What to produce.
What are the lines, copied exactly, from the one containing "alarm clock [177,363,209,405] -> none" through the last line of the records below, both included?

Supplied data.
────────────────

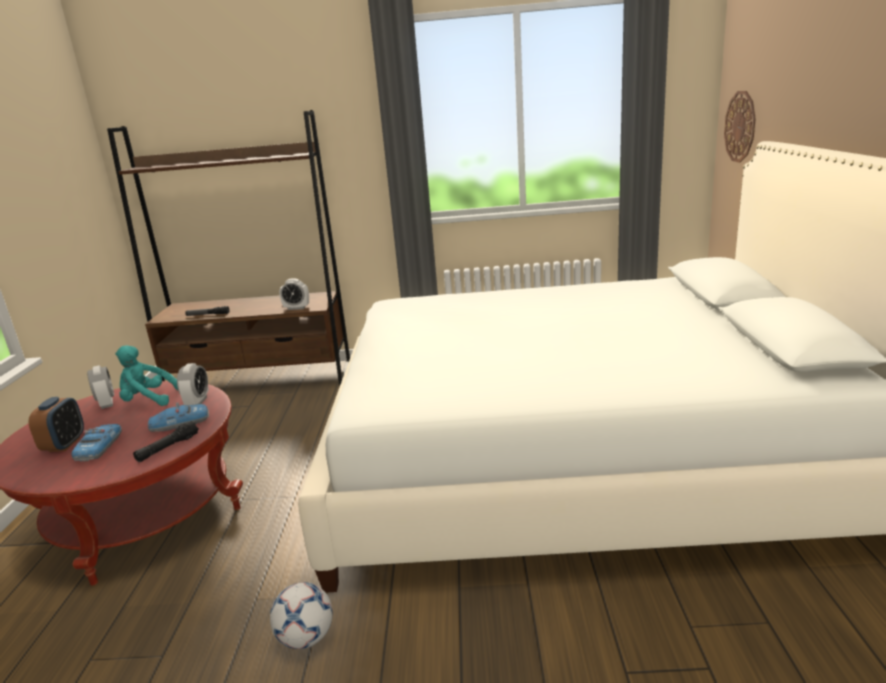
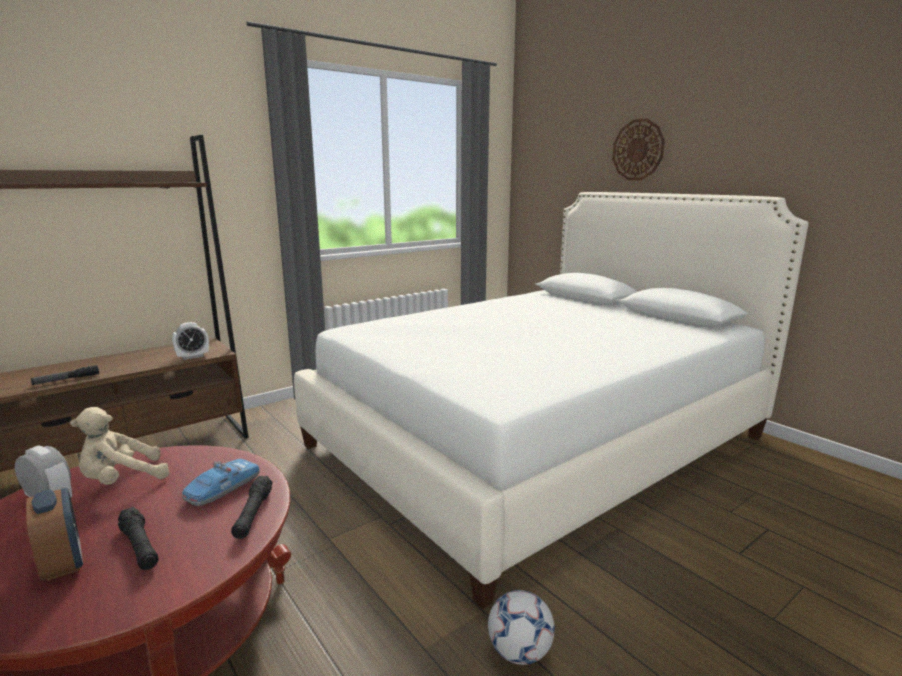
camera: 40 degrees left, 5 degrees down
toy car [72,424,122,462] -> black flashlight [118,507,158,570]
turquoise plush toy [115,345,178,406] -> beige plush toy [70,407,170,485]
alarm clock [177,363,209,405] -> none
wall clock [724,91,756,163] -> wall clock moved to [612,119,665,180]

────────────────

Solution to this task.
alarm clock [177,363,209,405] -> none
wall clock [724,91,756,163] -> wall clock moved to [612,119,665,180]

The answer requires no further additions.